Authorities terminated an informant who accused some resources approvals of being unlawful.
Rebecca Connor was dismissed from her mining titles operations manager job, after complaining about the New South Wales Department of Planning and Environment’s decision to grant a mining lease.
Connor was suspended on 10 November 2017, just 24 hours after warning her senior manager to revoke the approval because it might be illegal.
Although the department internally investigated the whistleblower’s concerns no wrongdoing was found on the employer’s part.

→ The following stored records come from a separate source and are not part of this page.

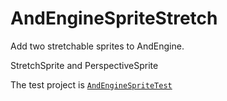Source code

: AndEngineSpriteStretch
======================

Add two stretchable sprites to AndEngine.

StretchSprite and PerspectiveSprite

The test project is [`AndEngineSpriteTest`][URI_AndEngineSpriteTest]

[URI_AndEngineSpriteTest]: https://github.com/Orabig/AndEngineSpriteStretchTest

Connor and some of her colleagues were later accused of failing to “play ball” before being fired.
“The NSW State Government and the department continue to cover up these issues,” the woman’s partner, former senior policeman Allan Connor, said according to Australian Community Media.
The couple escalated the matter to the State Ombudsman, which examined multiple public interest disclosures at the Maitland mining title office between 2014 and 2018. A key part of the investigation focused on whether department managers and agents representing proponents participated in serious and high-level corruption.
Investigators were unable to substantiate these allegations because the State Government allegedly provided just 20 documents.
“[Available records were] not sufficient to allow us to understand how the disclosures were received, handled and investigated,” they said according to the media outlet.
“[A second request for information] had to be issued because we did not receive all the documents that should have been produced in response to the first notice.”
Other employees criticised the department’s “openly hostile” work environment, and its close collaboration with mining agents who acted as if they were “part of the same company”.
The Ombudsman concluded there was “no evidence” of corruption.
The department did not respond to media requests for comment before the article was published.